Watchdog probe of Mnuchin's travel is nearly complete

Mnuchin: Plane request was about national security, not personal travel
Mnuchin: Plane request was about national security, not personal travel

An investigation into Treasury Secretary Steven Mnuchin's use of government jets could be completed and made public as early as Friday, an official at the Treasury Department's inspector general office told CNN on Wednesday.

This is the first time a Treasury secretary has ever been investigated by the inspector general for use of military aircraft for travel -- personal or otherwise.

Richard Delmar, counsel to the inspector general, told CNN the office hopes to post its report about its investigation on its website by Friday.

In August, the department's inspector general, an independent office that investigates allegations of wrongdoing within Treasury, began reviewing every trip Mnuchin has taken using taxpayer-funded planes during his 10-month tenure.

The IG's office has declined to say the exact number of trips included in its review. It is looking into White House authorizations of Mnuchin's trips and whether trips taken by Mnuchin's wife were reimbursed, according to Delmar.

The facts and recommendations compiled by Inspector General Eric Thorson will be given to Congress and the Treasury Department and be made public at that time.

Related: Top aide to Steven Mnuchin flew with hedge-fund billionaire

Inspectors general, which operate throughout the federal government, don't have power to mete out discipline. But their reports can pressure government officials to correct missteps or even resign.

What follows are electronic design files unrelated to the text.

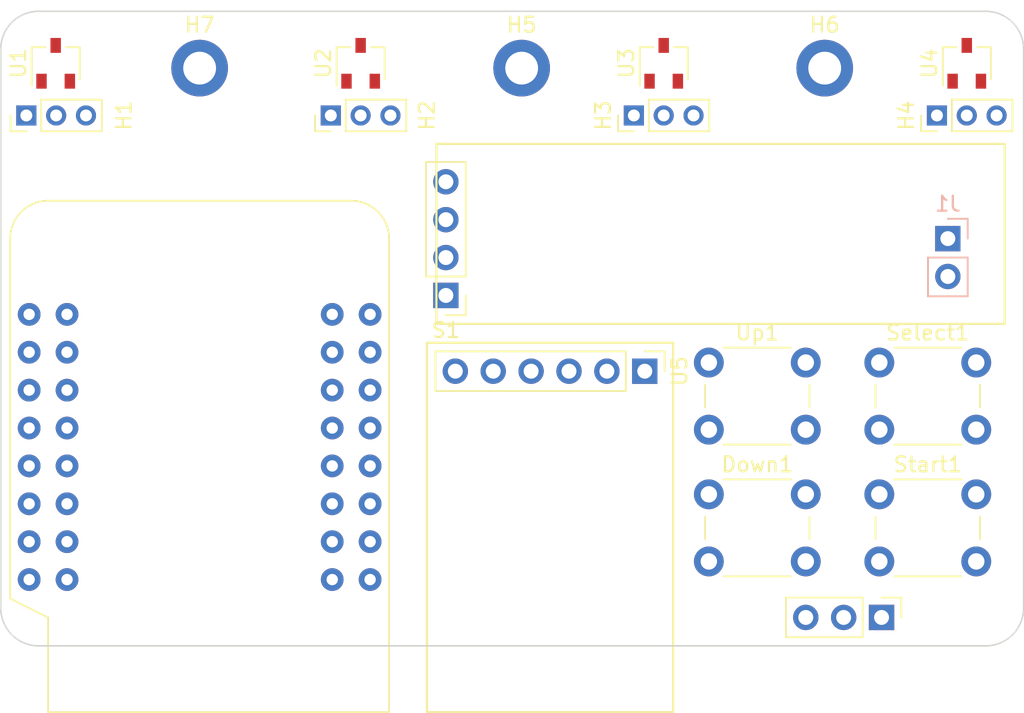
<source format=kicad_pcb>
(kicad_pcb (version 20211014) (generator pcbnew)

  (general
    (thickness 1.6)
  )

  (paper "A4")
  (layers
    (0 "F.Cu" signal)
    (31 "B.Cu" signal)
    (32 "B.Adhes" user "B.Adhesive")
    (33 "F.Adhes" user "F.Adhesive")
    (34 "B.Paste" user)
    (35 "F.Paste" user)
    (36 "B.SilkS" user "B.Silkscreen")
    (37 "F.SilkS" user "F.Silkscreen")
    (38 "B.Mask" user)
    (39 "F.Mask" user)
    (40 "Dwgs.User" user "User.Drawings")
    (41 "Cmts.User" user "User.Comments")
    (42 "Eco1.User" user "User.Eco1")
    (43 "Eco2.User" user "User.Eco2")
    (44 "Edge.Cuts" user)
    (45 "Margin" user)
    (46 "B.CrtYd" user "B.Courtyard")
    (47 "F.CrtYd" user "F.Courtyard")
    (48 "B.Fab" user)
    (49 "F.Fab" user)
    (50 "User.1" user)
    (51 "User.2" user)
    (52 "User.3" user)
    (53 "User.4" user)
    (54 "User.5" user)
    (55 "User.6" user)
    (56 "User.7" user)
    (57 "User.8" user)
    (58 "User.9" user)
  )

  (setup
    (pad_to_mask_clearance 0)
    (pcbplotparams
      (layerselection 0x00010fc_ffffffff)
      (disableapertmacros false)
      (usegerberextensions false)
      (usegerberattributes true)
      (usegerberadvancedattributes true)
      (creategerberjobfile true)
      (svguseinch false)
      (svgprecision 6)
      (excludeedgelayer true)
      (plotframeref false)
      (viasonmask false)
      (mode 1)
      (useauxorigin false)
      (hpglpennumber 1)
      (hpglpenspeed 20)
      (hpglpendiameter 15.000000)
      (dxfpolygonmode true)
      (dxfimperialunits true)
      (dxfusepcbnewfont true)
      (psnegative false)
      (psa4output false)
      (plotreference true)
      (plotvalue true)
      (plotinvisibletext false)
      (sketchpadsonfab false)
      (subtractmaskfromsilk false)
      (outputformat 1)
      (mirror false)
      (drillshape 0)
      (scaleselection 1)
      (outputdirectory "LASK4-GERBER/")
    )
  )

  (net 0 "")
  (net 1 "GND")
  (net 2 "/Down")
  (net 3 "+3.3V")
  (net 4 "/GPIO_2_ADC1_1")
  (net 5 "/GPIO_3_ADC1_2")
  (net 6 "/GPIO_4_ADC1_3")
  (net 7 "/GPIO_5_ADC1_4")
  (net 8 "/BatGND")
  (net 9 "/BatV3-7")
  (net 10 "+5V")
  (net 11 "/SCL33")
  (net 12 "/SDA34")
  (net 13 "/Select")
  (net 14 "/Start")
  (net 15 "unconnected-(U1-Pad1)")
  (net 16 "unconnected-(U2-Pad1)")
  (net 17 "unconnected-(U4-Pad1)")
  (net 18 "unconnected-(U6-Pad0)")
  (net 19 "unconnected-(U6-Pad1)")
  (net 20 "unconnected-(U6-Pad6)")
  (net 21 "/Up")
  (net 22 "unconnected-(U6-Pad11)")
  (net 23 "unconnected-(U6-Pad12)")
  (net 24 "unconnected-(U6-Pad13)")
  (net 25 "unconnected-(U6-Pad14)")
  (net 26 "unconnected-(U6-Pad15)")
  (net 27 "unconnected-(U6-Pad16)")
  (net 28 "unconnected-(U6-Pad17)")
  (net 29 "unconnected-(U6-Pad18)")
  (net 30 "unconnected-(U6-Pad21)")
  (net 31 "unconnected-(U6-Pad35)")
  (net 32 "unconnected-(U6-Pad36)")
  (net 33 "unconnected-(U6-Pad37)")
  (net 34 "unconnected-(U6-Pad38)")
  (net 35 "unconnected-(U6-Pad39)")
  (net 36 "unconnected-(U6-Pad40)")
  (net 37 "unconnected-(U3-Pad1)")
  (net 38 "/BatterPowered")
  (net 39 "/ChargingMode")

  (footprint "Connector_PinHeader_2.54mm:PinHeader_1x03_P2.54mm_Vertical" (layer "F.Cu") (at 193.04 113.03 -90))

  (footprint "MountingHole:MountingHole_2.2mm_M2_DIN965_Pad" (layer "F.Cu") (at 168.91 76.2))

  (footprint "Connector_PinHeader_2.00mm:PinHeader_1x03_P2.00mm_Vertical" (layer "F.Cu") (at 196.755 79.375 90))

  (footprint "Button_Switch_THT:SW_PUSH_6mm" (layer "F.Cu") (at 192.89 95.94))

  (footprint "Connector_PinHeader_2.54mm:PinHeader_1x04_P2.54mm_Vertical" (layer "F.Cu") (at 163.83 91.44 180))

  (footprint "Connector_PinHeader_2.00mm:PinHeader_1x03_P2.00mm_Vertical" (layer "F.Cu") (at 156.115 79.375 90))

  (footprint "Connector_PinHeader_2.00mm:PinHeader_1x03_P2.00mm_Vertical" (layer "F.Cu") (at 176.435 79.375 90))

  (footprint "Button_Switch_THT:SW_PUSH_6mm" (layer "F.Cu") (at 181.46 95.94))

  (footprint "Package_TO_SOT_SMD:SOT-23W" (layer "F.Cu") (at 137.668 75.876 90))

  (footprint "Button_Switch_THT:SW_PUSH_6mm" (layer "F.Cu") (at 181.46 104.775))

  (footprint "Package_TO_SOT_SMD:SOT-23W" (layer "F.Cu") (at 158.115 75.876 90))

  (footprint "MountingHole:MountingHole_2.2mm_M2_DIN965_Pad" (layer "F.Cu") (at 147.32 76.2))

  (footprint "MountingHole:MountingHole_2.2mm_M2_DIN965_Pad" (layer "F.Cu") (at 189.23 76.2))

  (footprint "Package_TO_SOT_SMD:SOT-23W" (layer "F.Cu") (at 198.755 75.876 90))

  (footprint "Package_TO_SOT_SMD:SOT-23W" (layer "F.Cu") (at 178.435 75.876 90))

  (footprint "Button_Switch_THT:SW_PUSH_6mm" (layer "F.Cu") (at 192.89 104.775))

  (footprint "Connector_PinHeader_2.00mm:PinHeader_1x03_P2.00mm_Vertical" (layer "F.Cu") (at 135.7 79.375 90))

  (footprint "Connector_PinHeader_2.54mm:PinHeader_1x06_P2.54mm_Vertical" (layer "F.Cu") (at 177.165 96.52 -90))

  (footprint "00OpenMuscleFootprint:ESP32-S2-Mini" (layer "F.Cu") (at 148.59 81.28))

  (footprint "Connector_PinHeader_2.54mm:PinHeader_1x02_P2.54mm_Vertical" (layer "B.Cu") (at 197.485 87.63 180))

  (gr_rect (start 163.195 81.28) (end 201.295 93.345) (layer "F.SilkS") (width 0.15) (fill none) (tstamp 251932d1-9c74-4b0d-824d-f1cf04c48bad))
  (gr_rect (start 162.56 94.615) (end 179.07 119.38) (layer "F.SilkS") (width 0.15) (fill none) (tstamp 49c7b414-9da7-4571-ab10-a52433b4d3cc))
  (gr_line (start 136.525 72.39) (end 200.025 72.39) (layer "Edge.Cuts") (width 0.1) (tstamp 2273198f-d9a5-45ce-b77c-59fa7a78411e))
  (gr_arc (start 133.985 74.93) (mid 134.728949 73.133949) (end 136.525 72.39) (layer "Edge.Cuts") (width 0.1) (tstamp 3114899d-58f8-4f38-886e-822b7b633a33))
  (gr_line (start 133.985 112.395) (end 133.985 74.93) (layer "Edge.Cuts") (width 0.1) (tstamp 3e39b883-0729-4ecd-af9e-95058561ad3d))
  (gr_arc (start 136.525 114.935) (mid 134.728949 114.191051) (end 133.985 112.395) (layer "Edge.Cuts") (width 0.1) (tstamp 91af4713-49ee-4ca0-9a7b-e5893e962eef))
  (gr_arc (start 200.025 72.39) (mid 201.821051 73.133949) (end 202.565 74.93) (layer "Edge.Cuts") (width 0.1) (tstamp dd8c7c49-89a4-4b6f-a372-a071f55cad9f))
  (gr_line (start 202.565 74.93) (end 202.565 112.395) (layer "Edge.Cuts") (width 0.1) (tstamp e0800ea5-7922-4692-964d-c77581053e2f))
  (gr_arc (start 202.565 112.395) (mid 201.821051 114.191051) (end 200.025 114.935) (layer "Edge.Cuts") (width 0.1) (tstamp e46df516-b5bc-4e25-bb7e-94414a7e97d9))
  (gr_line (start 200.025 114.935) (end 136.525 114.935) (layer "Edge.Cuts") (width 0.1) (tstamp f2757136-ee83-4057-bc4a-30471f0c4501))

)

</source>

"There is accountability that you're going to have to answer to members of Congress and to the public," said Scott Amey, general counsel for the Project on Government Oversight, a nonpartisan watchdog group. If the problem is not corrected, Congress could seek to impose greater oversight on travel by Trump administration officials.

A Treasury spokesperson could not immediately comment on the department's internal processes for disciplining officials.

The inspector general is reviewing a trip Mnuchin made to Kentucky with his wife in August, around the time of the solar eclipse. He is also looking into a request Mnuchin made to use a government plane for travel that coincided with his honeymoon.

Lawmakers have been pressing members of President Trump's cabinet to disclose information about their use of government planes or taxpayer-funded private planes.

Former Health and Human Services Secretary Tom Price resigned on Friday after an outcry over his use of private charter planes for government business.

EPA Administrator Scott Pruitt has also used private planes for government duties, the agency confirmed last month.

On Friday, the White House gave authority to Chief of Staff John Kelly to sign off on government travel with aircraft owned, rented or leased by the government.

Related: Mnuchin's missteps: Third time's the charm

Mnuchin, a former Goldman Sachs banker and Hollywood producer, has said he doesn't regret using a government plane to travel to Kentucky with his wife, Louise Linton.

"It was approved by the White House and there were reasons why we needed to use that plane that are completely justifiable," he said on NBC's "Meet the Press" program on Sunday.

The Treasury secretary has declined to commit to using only commercial aircraft while in office.

"I can promise the American taxpayer that the only time that I will be using mil air is when there are issues either for national security or we have to get to various different things where there's no other means," he said on CBS 'This Morning.' "Mil air" is shorthand for military air.

The IG's review was triggered after Linton posted a photo of herself on Instagram stepping out of a government plane on the Kentucky trip. Mnuchin was visiting Senate Majority Leader Mitch McConnell to discuss tax reform.

In her post, Linton tagged luxury designers -- Hermes, Tom Ford, and Valentino. She then belittled a person who commented on it. Social media pounced and called Linton ostentatious and out of touch.

Related: Treasury IG set to review Mnuchin's controversial trip to Kentucky

The Kentucky trip included a stop at Fort Knox, where Mnuchin, McConnell and Linton watched the solar eclipse.

The Treasury Department has defended Mnuchin's trip as "official government travel" and denied that viewing the eclipse was the primary purpose of the trip.

Then, it was revealed that Mnuchin requested use of a government jet, which would have cost $25,000 per hour, for his European honeymoon over the summer. That request to the White House was later withdrawn.

A Treasury spokesperson told CNN that Mnuchin made the request to ensure access to secure lines of communication when he and his wife were abroad.